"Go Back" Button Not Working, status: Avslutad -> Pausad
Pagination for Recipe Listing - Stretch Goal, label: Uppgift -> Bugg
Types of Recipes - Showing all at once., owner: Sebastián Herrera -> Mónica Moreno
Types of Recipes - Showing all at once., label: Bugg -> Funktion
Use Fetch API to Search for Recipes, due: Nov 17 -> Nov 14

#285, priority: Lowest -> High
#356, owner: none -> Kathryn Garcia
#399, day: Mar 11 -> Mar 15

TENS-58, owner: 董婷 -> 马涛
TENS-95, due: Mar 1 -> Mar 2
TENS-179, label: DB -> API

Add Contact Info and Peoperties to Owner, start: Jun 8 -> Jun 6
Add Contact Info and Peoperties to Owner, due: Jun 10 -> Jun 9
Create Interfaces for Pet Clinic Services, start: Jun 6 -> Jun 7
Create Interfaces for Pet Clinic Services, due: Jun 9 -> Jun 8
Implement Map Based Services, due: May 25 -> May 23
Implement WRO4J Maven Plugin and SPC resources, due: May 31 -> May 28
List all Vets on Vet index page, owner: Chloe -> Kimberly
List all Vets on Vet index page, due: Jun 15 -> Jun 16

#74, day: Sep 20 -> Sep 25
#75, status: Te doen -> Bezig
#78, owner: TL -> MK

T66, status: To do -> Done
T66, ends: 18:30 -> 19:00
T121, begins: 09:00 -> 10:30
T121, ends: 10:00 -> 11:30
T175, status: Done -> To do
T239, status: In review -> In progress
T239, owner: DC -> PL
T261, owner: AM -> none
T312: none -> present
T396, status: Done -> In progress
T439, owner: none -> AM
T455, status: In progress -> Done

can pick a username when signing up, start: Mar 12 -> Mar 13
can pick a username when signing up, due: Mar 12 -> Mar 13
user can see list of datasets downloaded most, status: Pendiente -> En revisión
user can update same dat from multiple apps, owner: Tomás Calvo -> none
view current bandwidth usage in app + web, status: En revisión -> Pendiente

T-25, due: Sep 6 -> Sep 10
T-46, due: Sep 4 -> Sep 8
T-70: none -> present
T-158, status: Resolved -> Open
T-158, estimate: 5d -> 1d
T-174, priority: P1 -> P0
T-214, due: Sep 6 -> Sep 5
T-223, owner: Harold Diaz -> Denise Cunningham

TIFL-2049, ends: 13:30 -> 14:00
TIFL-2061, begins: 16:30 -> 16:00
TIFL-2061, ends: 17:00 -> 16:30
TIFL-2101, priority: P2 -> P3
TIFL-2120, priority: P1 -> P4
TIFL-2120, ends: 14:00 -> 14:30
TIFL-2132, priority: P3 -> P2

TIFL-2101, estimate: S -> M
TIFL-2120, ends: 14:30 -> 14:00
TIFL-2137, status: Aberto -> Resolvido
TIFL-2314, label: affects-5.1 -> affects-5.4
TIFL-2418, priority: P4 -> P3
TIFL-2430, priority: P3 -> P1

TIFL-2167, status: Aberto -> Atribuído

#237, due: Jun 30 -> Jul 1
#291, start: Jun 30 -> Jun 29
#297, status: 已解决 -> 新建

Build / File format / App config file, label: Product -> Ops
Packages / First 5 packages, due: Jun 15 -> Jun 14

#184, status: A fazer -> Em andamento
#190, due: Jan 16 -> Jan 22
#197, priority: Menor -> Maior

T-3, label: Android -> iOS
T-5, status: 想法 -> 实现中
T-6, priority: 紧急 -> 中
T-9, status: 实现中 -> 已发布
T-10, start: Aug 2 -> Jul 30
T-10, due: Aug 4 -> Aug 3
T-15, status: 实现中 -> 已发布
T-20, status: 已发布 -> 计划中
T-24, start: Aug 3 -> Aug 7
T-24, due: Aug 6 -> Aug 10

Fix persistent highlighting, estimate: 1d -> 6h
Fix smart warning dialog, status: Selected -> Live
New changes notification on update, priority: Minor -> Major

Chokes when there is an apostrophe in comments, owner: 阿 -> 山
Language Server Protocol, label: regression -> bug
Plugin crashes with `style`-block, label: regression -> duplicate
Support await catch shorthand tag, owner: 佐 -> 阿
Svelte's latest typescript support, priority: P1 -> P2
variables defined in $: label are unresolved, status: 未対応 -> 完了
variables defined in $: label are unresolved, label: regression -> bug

☆ ☆ ☆ ☆ ☆

■ **BRIEF**:
Where a line in the entries holds "start", copy that line.

■ **TASK RESULT**:
Add Contact Info and Peoperties to Owner, start: Jun 8 -> Jun 6
Create Interfaces for Pet Clinic Services, start: Jun 6 -> Jun 7
can pick a username when signing up, start: Mar 12 -> Mar 13
#291, start: Jun 30 -> Jun 29
T-10, start: Aug 2 -> Jul 30
T-24, start: Aug 3 -> Aug 7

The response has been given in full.